Having controls coupled together like this places some restrictions on what you can do with quadrotors, but a new design presented yesterday at the 2013 IEEE International Conference on Robotics and Automation (ICRA) gets around all of that with propellers that tilt.
This level of control turns the quadrotor into a fully-actuated robot: you have complete control over its position and orientation, and as the video shows, this lets the quadrotor do things that would otherwise be impossible for a conventional quadrotor without those tilting propellers.
There are tons of ways in which this new capability can be useful, but I’d say the most obvious one is for any quadrotor that carries a camera (which is pretty much all of them nowadays): instead of having to either rely on a static camera or invest in a complicated, heavy, and expensive gimbaled mount, you can now use the entire quadrotor as a pan and tilt camera platform.
Future work will improve the capabilities of this prototype (it’s called the “omnicopter”), and the researchers also plan to start experimenting with environmental interaction tasks that require orientation control, like using tools.
"First Flight Tests for a Quadrotor UAV with Tilting Propellers," by Markus Ryll, Heinrich H. Bulthoff, and Paolo Robuffo Giordano from the Max Planck Institute for Biological Cybernetics, was presented this week at ICRA 2013 in Germany.
Comments
practical value for this development?
a large drain on the battery when the energy goes in one direction and some in the opposite direction, it is best to do if you want to suspension, easier and more reliable
To take photos up you just make a V frame
@Neill:
I have to disagree. What if you wanted to take pictures above the quadrotor at varying angles? What if you want to take pictures of something that is occluded due your rotors being in the way? Or even as exactly as you stated, flying in higher constrained spaces.

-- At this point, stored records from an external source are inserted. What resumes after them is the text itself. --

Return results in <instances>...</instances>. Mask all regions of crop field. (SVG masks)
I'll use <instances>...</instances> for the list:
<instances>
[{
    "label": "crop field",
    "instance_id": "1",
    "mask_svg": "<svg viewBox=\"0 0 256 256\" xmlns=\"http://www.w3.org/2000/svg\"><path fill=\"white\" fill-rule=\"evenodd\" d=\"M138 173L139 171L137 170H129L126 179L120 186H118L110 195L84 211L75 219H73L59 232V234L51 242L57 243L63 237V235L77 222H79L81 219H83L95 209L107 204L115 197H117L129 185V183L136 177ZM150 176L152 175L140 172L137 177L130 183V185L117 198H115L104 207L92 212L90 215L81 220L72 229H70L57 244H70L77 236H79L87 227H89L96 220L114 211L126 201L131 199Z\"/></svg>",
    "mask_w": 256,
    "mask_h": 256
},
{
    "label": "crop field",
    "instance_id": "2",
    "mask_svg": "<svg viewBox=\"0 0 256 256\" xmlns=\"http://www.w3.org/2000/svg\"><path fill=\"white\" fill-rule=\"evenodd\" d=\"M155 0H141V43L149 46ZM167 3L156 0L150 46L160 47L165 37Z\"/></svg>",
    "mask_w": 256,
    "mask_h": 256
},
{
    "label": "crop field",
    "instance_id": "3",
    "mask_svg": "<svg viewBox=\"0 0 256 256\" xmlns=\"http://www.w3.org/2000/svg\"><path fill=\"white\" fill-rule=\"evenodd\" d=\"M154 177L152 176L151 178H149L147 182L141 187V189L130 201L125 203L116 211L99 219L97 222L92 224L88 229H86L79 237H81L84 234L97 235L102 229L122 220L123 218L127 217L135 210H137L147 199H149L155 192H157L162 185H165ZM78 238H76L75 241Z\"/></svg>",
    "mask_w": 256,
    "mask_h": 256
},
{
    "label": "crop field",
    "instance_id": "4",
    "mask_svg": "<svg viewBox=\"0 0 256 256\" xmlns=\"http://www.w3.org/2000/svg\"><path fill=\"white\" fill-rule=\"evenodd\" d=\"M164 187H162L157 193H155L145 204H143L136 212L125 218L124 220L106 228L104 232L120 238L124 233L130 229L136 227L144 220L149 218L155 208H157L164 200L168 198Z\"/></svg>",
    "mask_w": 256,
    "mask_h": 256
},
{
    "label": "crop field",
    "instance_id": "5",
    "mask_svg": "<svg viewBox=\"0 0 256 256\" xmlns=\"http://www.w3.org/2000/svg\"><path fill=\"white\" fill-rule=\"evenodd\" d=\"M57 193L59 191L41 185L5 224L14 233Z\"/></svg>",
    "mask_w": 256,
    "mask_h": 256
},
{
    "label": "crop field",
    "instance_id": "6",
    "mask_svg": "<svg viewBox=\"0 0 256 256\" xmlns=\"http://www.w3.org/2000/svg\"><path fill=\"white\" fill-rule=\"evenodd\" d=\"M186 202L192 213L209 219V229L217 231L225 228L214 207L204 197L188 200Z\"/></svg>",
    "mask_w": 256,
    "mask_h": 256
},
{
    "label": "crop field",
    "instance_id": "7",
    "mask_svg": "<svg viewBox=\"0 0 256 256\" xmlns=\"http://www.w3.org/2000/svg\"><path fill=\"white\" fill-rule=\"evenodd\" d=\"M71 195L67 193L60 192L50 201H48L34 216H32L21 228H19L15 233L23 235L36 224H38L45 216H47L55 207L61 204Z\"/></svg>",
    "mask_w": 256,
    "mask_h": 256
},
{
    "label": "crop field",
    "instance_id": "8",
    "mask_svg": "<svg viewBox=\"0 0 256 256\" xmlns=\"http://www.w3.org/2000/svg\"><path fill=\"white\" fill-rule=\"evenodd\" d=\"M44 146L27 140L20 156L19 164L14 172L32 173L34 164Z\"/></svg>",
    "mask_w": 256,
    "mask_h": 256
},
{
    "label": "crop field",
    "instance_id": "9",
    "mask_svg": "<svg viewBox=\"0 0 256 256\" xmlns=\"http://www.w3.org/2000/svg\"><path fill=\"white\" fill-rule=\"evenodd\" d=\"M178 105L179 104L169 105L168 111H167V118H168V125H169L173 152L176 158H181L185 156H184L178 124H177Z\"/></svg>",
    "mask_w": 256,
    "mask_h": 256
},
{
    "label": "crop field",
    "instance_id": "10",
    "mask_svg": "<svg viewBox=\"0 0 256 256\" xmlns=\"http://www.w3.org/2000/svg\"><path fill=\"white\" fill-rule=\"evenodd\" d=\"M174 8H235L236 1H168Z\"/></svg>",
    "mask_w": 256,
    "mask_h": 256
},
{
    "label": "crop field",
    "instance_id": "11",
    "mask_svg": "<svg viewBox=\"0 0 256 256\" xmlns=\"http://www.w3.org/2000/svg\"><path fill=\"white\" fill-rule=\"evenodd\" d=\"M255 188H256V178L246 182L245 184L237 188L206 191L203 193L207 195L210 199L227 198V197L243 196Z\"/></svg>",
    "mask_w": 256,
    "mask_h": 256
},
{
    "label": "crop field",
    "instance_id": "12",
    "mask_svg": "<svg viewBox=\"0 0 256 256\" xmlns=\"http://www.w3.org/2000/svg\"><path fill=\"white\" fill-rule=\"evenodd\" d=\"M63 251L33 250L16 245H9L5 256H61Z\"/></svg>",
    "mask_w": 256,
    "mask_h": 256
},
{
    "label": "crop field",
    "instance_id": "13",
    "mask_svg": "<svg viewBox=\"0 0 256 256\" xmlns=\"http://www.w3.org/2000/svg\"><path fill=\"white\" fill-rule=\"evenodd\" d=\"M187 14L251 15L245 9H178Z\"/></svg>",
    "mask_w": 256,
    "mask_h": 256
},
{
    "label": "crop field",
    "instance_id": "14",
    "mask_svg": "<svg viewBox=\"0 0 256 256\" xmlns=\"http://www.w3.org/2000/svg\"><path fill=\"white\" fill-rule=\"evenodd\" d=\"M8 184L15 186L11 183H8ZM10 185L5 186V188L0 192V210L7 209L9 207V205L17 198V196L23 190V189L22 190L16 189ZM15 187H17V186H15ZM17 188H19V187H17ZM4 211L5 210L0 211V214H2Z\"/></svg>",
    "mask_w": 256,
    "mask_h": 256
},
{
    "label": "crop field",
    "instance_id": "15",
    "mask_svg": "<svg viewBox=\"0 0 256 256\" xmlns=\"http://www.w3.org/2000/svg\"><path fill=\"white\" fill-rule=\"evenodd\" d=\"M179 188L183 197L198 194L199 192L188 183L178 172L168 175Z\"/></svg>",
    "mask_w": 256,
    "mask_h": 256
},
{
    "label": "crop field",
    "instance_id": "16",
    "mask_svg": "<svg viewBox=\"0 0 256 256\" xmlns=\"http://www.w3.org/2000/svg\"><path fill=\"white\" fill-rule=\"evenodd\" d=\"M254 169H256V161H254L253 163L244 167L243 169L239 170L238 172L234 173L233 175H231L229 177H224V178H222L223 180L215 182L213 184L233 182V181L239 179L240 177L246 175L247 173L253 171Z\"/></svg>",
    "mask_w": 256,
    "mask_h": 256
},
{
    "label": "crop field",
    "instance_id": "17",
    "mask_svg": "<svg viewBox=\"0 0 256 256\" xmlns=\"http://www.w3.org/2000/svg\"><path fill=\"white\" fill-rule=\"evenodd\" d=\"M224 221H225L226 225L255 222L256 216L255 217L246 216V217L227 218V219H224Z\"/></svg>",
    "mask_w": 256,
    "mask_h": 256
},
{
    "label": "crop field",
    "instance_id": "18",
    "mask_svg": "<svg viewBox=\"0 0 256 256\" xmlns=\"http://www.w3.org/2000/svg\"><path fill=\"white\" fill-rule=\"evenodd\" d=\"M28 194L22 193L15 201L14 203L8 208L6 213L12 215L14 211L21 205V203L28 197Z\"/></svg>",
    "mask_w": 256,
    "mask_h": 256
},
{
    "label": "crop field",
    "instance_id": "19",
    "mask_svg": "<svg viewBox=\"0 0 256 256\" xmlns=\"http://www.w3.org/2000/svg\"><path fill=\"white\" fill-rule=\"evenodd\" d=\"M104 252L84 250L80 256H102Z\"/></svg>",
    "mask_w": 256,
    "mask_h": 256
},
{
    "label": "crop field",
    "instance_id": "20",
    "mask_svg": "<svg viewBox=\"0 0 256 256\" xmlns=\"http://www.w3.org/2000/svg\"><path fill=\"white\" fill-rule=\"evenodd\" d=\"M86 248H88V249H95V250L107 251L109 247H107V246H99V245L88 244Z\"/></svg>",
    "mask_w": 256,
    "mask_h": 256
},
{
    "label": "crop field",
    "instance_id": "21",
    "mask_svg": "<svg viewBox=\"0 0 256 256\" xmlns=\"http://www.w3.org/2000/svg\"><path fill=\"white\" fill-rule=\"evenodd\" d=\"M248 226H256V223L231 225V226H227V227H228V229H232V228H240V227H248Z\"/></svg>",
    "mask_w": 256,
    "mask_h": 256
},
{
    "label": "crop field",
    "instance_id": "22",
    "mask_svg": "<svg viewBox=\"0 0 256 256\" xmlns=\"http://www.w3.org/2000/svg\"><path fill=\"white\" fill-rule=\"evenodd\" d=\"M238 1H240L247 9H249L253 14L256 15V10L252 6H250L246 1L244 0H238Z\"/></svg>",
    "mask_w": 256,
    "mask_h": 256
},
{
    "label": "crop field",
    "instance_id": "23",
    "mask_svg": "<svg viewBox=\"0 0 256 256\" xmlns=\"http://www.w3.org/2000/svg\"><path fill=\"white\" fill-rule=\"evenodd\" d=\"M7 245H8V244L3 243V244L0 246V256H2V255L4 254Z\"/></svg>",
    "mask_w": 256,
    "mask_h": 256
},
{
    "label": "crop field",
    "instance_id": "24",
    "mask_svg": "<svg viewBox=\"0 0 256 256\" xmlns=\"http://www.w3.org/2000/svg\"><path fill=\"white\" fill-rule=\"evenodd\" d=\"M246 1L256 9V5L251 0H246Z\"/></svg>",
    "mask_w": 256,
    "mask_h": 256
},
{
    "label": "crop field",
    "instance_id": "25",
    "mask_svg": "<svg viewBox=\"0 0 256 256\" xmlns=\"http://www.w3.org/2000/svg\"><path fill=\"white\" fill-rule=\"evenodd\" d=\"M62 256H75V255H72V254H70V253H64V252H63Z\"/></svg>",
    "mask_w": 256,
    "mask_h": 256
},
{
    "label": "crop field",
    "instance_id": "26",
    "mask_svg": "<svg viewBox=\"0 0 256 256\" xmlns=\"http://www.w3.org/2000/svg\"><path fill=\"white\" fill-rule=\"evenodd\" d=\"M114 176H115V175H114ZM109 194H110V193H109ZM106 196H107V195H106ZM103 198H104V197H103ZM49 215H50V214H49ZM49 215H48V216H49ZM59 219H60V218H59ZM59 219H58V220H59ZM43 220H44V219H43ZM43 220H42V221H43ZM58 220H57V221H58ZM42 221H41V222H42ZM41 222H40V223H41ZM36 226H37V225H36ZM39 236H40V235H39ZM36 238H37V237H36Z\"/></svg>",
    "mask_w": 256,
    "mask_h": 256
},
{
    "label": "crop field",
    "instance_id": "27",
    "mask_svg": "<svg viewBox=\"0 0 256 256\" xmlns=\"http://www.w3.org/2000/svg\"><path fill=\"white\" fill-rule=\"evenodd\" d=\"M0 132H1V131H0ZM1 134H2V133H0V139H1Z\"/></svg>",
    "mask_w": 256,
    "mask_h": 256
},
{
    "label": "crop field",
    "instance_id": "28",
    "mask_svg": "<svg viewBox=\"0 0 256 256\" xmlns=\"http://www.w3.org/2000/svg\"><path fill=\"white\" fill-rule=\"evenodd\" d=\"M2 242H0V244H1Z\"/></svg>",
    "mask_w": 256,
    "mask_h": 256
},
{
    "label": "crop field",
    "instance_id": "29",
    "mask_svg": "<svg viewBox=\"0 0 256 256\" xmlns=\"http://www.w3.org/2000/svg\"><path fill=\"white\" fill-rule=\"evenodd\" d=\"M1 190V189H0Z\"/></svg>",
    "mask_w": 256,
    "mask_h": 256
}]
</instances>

As far as efficiency concerns go, the Boeing QTR, SUAVI, or the NASA Large Civilian Tilt Rotor are real examples of actively researched quadtiltrotor designs to improve the efficiency, range, mission capability and flight duration of these type of aircraft.
Incorrect.
A 2 axis gimbal would achieve the same thing for a camera.
As for efficiency I am not sure what you mean, with a non square aspect and the quad rotated you lose efficiency anyway...
@Neill/Daniel:
The point is that it is a fully actuated system, i.e. it can position itself in any orientation/trajectory. So for instance, if you put a camera on it, you could take pictures/video of something in any orientation, like a confined space. On a normal quadrotor this is not physically possible. There are other advantages too, like certain designs could fly much more efficiently by using wings with rotating propellers.
@Jack
Looks like the tether is just a safety tether, and it looks like during a lot of the video there is no tension in it either.
Now to make it work without a tether.
I would recommend to implement a full heli swashplate on each motor so things get a little bit more challenging. And an combustion engine with generator to produce some sweet vibration for the algorithm.....
Man if this thing had variable pitch, it could fly in almost any orientation. It could also move so quick.